Trend of myogenic differentiation during myosphere maturation and differentiation potential retained in quiescent cells of mature myospheres. (a) Time course of myosin expression in myospheres by western blot from the 1st to 23rd day of culture. (b) The cells of mature myospheres retain the capacity to proliferate and differentiate. The western blot quantitatively compares myosin expression in a monolayer: (1) original C2C12 cells that were never grown as myospheres and (2) cells derived from the dissociation of 23-day myospheres plated in a monolayer and allowed to differentiate. (c) C2C12 cells dissociated from 23-day myospheres (mature); replated in a monolayer, the cells incorporate BrdU while proliferating before differentiating and expressing myosin. Scale bar: 50 μm.

Figure 4

Cell size and marker expression. (a) Representative image comparing C2C12 cells shortly after dissociation of 25-day myospheres and detachment from the monolayer. The graph on the side shows the range of cell diameters. ^∗∗∗∗p < 0.0001. (b) Flow cytometric profile of Sca1 expression in cells from myospheres (25 days) and from a monolayer. (c) Semiquantitative RT-PCR profile of common quiescent satellite cell markers in differentiating and mature myospheres. Myogenin and myosin indicate the presence of differentiating cells.
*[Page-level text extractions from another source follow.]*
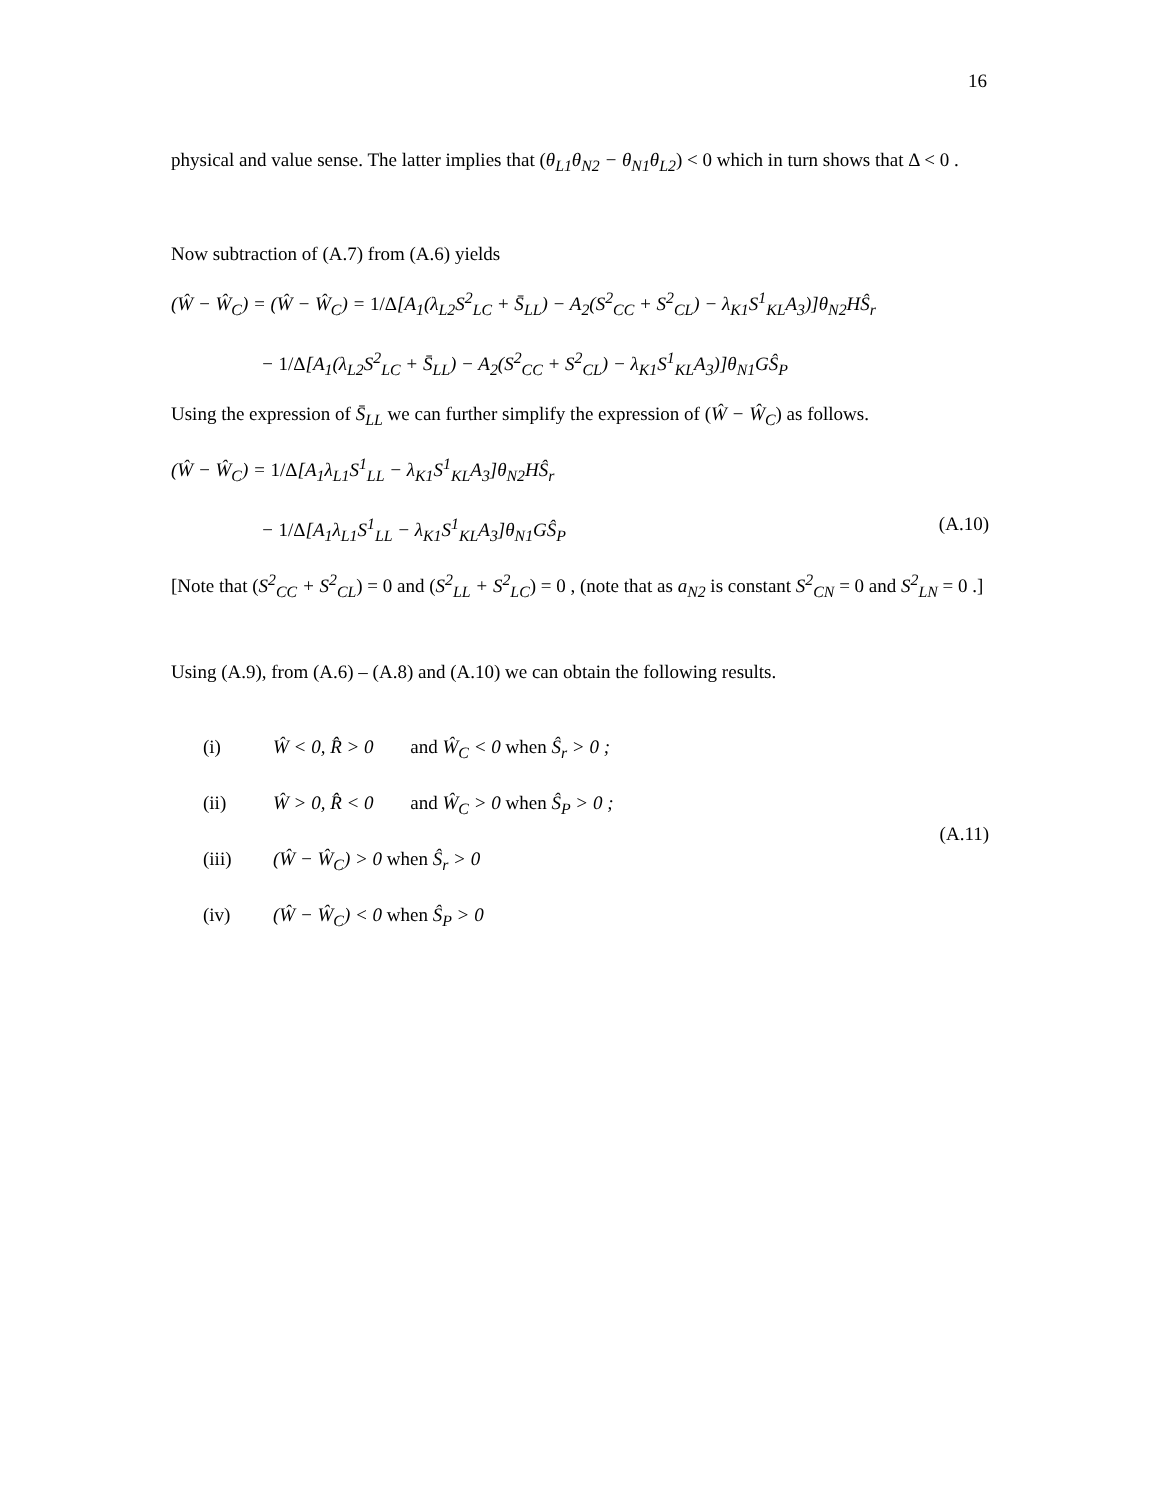16
physical and value sense. The latter implies that (θ<sub>L1</sub>θ<sub>N2</sub> − θ<sub>N1</sub>θ<sub>L2</sub>) < 0 which in turn shows that Δ < 0 .
Now subtraction of (A.7) from (A.6) yields
(Ŵ − Ŵ<sub>C</sub>) = (Ŵ − Ŵ<sub>C</sub>) = 1/Δ[A<sub>1</sub>(λ<sub>L2</sub>S<sup>2</sup><sub>LC</sub> + S̄<sub>LL</sub>) − A<sub>2</sub>(S<sup>2</sup><sub>CC</sub> + S<sup>2</sup><sub>CL</sub>) − λ<sub>K1</sub>S<sup>1</sup><sub>KL</sub>A<sub>3</sub>)]θ<sub>N2</sub>HŜ<sub>r</sub>
− 1/Δ[A<sub>1</sub>(λ<sub>L2</sub>S<sup>2</sup><sub>LC</sub> + S̄<sub>LL</sub>) − A<sub>2</sub>(S<sup>2</sup><sub>CC</sub> + S<sup>2</sup><sub>CL</sub>) − λ<sub>K1</sub>S<sup>1</sup><sub>KL</sub>A<sub>3</sub>)]θ<sub>N1</sub>GŜ<sub>P</sub>
Using the expression of S̄<sub>LL</sub> we can further simplify the expression of (Ŵ − Ŵ<sub>C</sub>) as follows.
(Ŵ − Ŵ<sub>C</sub>) = 1/Δ[A<sub>1</sub>λ<sub>L1</sub>S<sup>1</sup><sub>LL</sub> − λ<sub>K1</sub>S<sup>1</sup><sub>KL</sub>A<sub>3</sub>]θ<sub>N2</sub>HŜ<sub>r</sub>
− 1/Δ[A<sub>1</sub>λ<sub>L1</sub>S<sup>1</sup><sub>LL</sub> − λ<sub>K1</sub>S<sup>1</sup><sub>KL</sub>A<sub>3</sub>]θ<sub>N1</sub>GŜ<sub>P</sub> (A.10)
[Note that (S<sup>2</sup><sub>CC</sub> + S<sup>2</sup><sub>CL</sub>) = 0 and (S<sup>2</sup><sub>LL</sub> + S<sup>2</sup><sub>LC</sub>) = 0 , (note that as a<sub>N2</sub> is constant S<sup>2</sup><sub>CN</sub> = 0 and S<sup>2</sup><sub>LN</sub> = 0 .]
Using (A.9), from (A.6) – (A.8) and (A.10) we can obtain the following results.
(i) Ŵ < 0, R̂ > 0 and Ŵ<sub>C</sub> < 0 when Ŝ<sub>r</sub> > 0 ;
(ii) Ŵ > 0, R̂ < 0 and Ŵ<sub>C</sub> > 0 when Ŝ<sub>P</sub> > 0 ;
(iii) (Ŵ − Ŵ<sub>C</sub>) > 0 when Ŝ<sub>r</sub> > 0
(iv) (Ŵ − Ŵ<sub>C</sub>) < 0 when Ŝ<sub>P</sub> > 0
(A.11)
P: proliferating cells in monolayer. (d) Time course of CD34 expression in myospheres by western blot. (e) Caveolin-1 expression in proliferating cells and in differentiating and mature myospheres by western blot. (f) Western blot comparing hif-1α expression in proliferating cells and myospheres, with the expression of myogenic markers.

Figure 5

Expression of notch pathway genes in proliferating cells and in myospheres at different stages by RT-PCR. The figure summarizes experiments performed more than three times.

Figure 6

Dissociation of myospheres induces changes in the transcription pattern of the cells. Q: RNA extraction performed from mature myospheres; T0: cells processed for RNA extraction after myosphere dissociation was completed; T1: cells maintained in suspension in the culture medium at 37°C for 1 h after myosphere dissociation; P: cells from a monolayer.

Figure 7

Differentiation resumes in mature myospheres following inhibition of the notch pathway. (a) Confocal image of whole-mount myosin immunofluorescence on differentiating (9 days) and mature (25 days) myospheres treated for 5 days with DAPT and respective DMSO controls. The effect of notch pathway inhibition is not particularly evident in differentiating myospheres because syncytia continue to leave the myospheres as they are formed. By contrast, DAPT resumes differentiation in mature myospheres, which retain the syncytia. Scale bar: 50 μm (b) RT-PCR showing the change of hes1 and heyL expression in mature myospheres in response to 5 μM DAPT treatment. Below the densitometric analysis of hes1 and heyL bands. ^∗0.01 < p < 0.05 and ^∗∗∗∗p < 0.0001.